Bagaimana dengan Indonesia?
Di dalam negeri sendiri, berdasarkan laporan otoritas Jasa Keuangan (OJK) bahwa outstanding pinjaman online (pinjol) atau fintech P2P lending yang masuk ke kategori kredit macet masih didominasi kalangan anak muda pada periode Maret 2024.
Berdasarkan data Statistik P2P Lending periode Maret 2024 yang dipublikasi pada Senin (13/5/2024), menunjukkan outstanding pinjaman macet di atas 90 hari perorangan naik 20,13% dibandingkan posisi Maret tahun lalu.
Sehingga nilai outstanding pinjaman macet melesat dari Rp1,14 triliun pada Maret 2023 menjadi Rp1,37 triliun pada periode yang sama tahun ini. Peningkatan outstanding pinjaman macet itu sejalan dengan rekening penerima pinjaman (borrower) aktif yang naik 12,68% secara tahunan (yoy) dari 463.790 borrower aktif menjadi 522.619 borrower aktif.

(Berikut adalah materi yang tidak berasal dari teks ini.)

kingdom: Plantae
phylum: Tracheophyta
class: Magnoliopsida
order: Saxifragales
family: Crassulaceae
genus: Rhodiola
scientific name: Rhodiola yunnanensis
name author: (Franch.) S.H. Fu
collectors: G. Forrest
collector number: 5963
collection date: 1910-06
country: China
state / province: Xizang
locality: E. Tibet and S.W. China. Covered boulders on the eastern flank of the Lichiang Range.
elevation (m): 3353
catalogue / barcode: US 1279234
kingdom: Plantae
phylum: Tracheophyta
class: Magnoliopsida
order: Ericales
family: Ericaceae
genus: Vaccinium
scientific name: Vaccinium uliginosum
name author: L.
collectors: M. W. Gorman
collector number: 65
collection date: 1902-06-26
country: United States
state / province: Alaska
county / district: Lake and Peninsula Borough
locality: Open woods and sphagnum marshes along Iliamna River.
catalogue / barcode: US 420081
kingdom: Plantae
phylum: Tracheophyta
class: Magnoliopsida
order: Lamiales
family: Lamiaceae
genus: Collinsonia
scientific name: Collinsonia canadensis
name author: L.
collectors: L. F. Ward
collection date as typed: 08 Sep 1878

Jika dilihat berdasarkan gender, outstanding pinjaman macet perorangan didominasi dari kelompok laki-laki yang mencapai Rp746,34 miliar. Angkanya naik 19,6% yoy dari sebelumnya hanya Rp624,02 miliar. Artinya, kelompok laki-laki mengambil porsi 54,4% atas outstanding pinjaman macet perorangan pada Maret 2024. Dan sisanya berasal dari kelompok perempuan dengan outstanding pinjaman macet senilai Rp625,5 miliar dari sebelumnya Rp517,99 miliar. Angka tersebut naik 20,76% yoy.
Pada Maret 2024, OJK mencatat sebanyak 54,46% borrower aktif memiliki kredit macet pinjol berusia di bawah 34 tahun.
Dari sana terlihat bahwa kelompok usia kurang dari 19 tahun memiliki outstanding kredit macet senilai Rp2,2 miliar atau melonjak 41,05% yoy dari Rp1,56 miliar. Peningkatan kredit macet pinjol juga terjadi di usia 19-34 tahun yang naik 8,13% yoy menjadi Rp726,63 miliar.